Cette méthode consiste à lister ceux qui ont voté pour ou contre un texte européen complexe pour ensuite désigner ces parlementaires comme responsables des conséquences que les Verts présagent de se réaliser. Elle a été utilisée pour le vote sur la nouvelle PAC, pour la loi sur la restauration de la nature, lors des discussions sur le Green Deal ou lors des débats sur la taxonomie dans laquelle le nucléaire était intégré comme une énergie verte.
”Cette pratique du name and shame (tableau, picto) est très courante chez les Verts, une manie presque. À ce point qu’il leur arrive aussi de se tromper, et comme récemment de m’attribuer une de leurs vilains drapeaux rouges sur un vote… où je n’étais pas présente”, se souvient Frédérique Ries (MR/Renew Europe). “Quand je l’ai signifié vertement, sans jeu de mots, à Philippe Lamberts [coprésident des Verts/ALE, NdlR], il s’est à peine excusé.”
Méthode d’extrême gauche
Ce mode opératoire n’exaspère pas que des représentants des partis de droite/centre droite, mais également des figures de la gauche. Mardi, Philippe Lamberts a accusé “les sociaux-démocrates, conservateurs et libéraux” d’avoir choisi “le retour à l’austérité”. Or, les socialistes belges et français avaient voté contre le texte. “C’est triste de voir Philippe Lamberts s’abaisser au niveau de LFI et du PTB”, a réagi dans un tweet François Perl (PS), conseiller stratégique chez Solidaris.
Le visuel pointant les mauvais élèves affichait en grand Marc Tarabella.
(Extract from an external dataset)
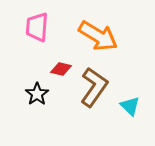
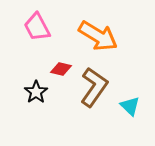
pink trapezoid: rotated 32 degrees counterclockwise
black star: moved 1 px left, 2 px up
Seulement, il appert que le bourgmestre d’Anthisnes avait corrigé son vote par après. Le député n’étant plus au PS mais encore membre des sociaux-démocrates (S&D), il s’était trompé de liste. Cette correction n’a toutefois pas été reprise par les Verts.
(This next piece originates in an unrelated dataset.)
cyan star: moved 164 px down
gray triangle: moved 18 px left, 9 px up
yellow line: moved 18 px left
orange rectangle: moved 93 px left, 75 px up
”C’est vraiment dommage de réduire le débat politique européen à des oui et des non, à une opposition entre des bons et des méchants”, regrette Bernard Hayette, secrétaire politique de la délégation PS au Parlement. “Avec 27 nations autour de la table, il est évident que tout le monde n’est pas d’accord. Cela suppose des discussions autour des textes et de trouver des compromis. Philippe Lamberts connaît bien ces dossiers. Il est vraiment dommage d’utiliser ce type de communication. Nous avons tout intérêt à être pédagogiques et éviter cette approche caricaturale.”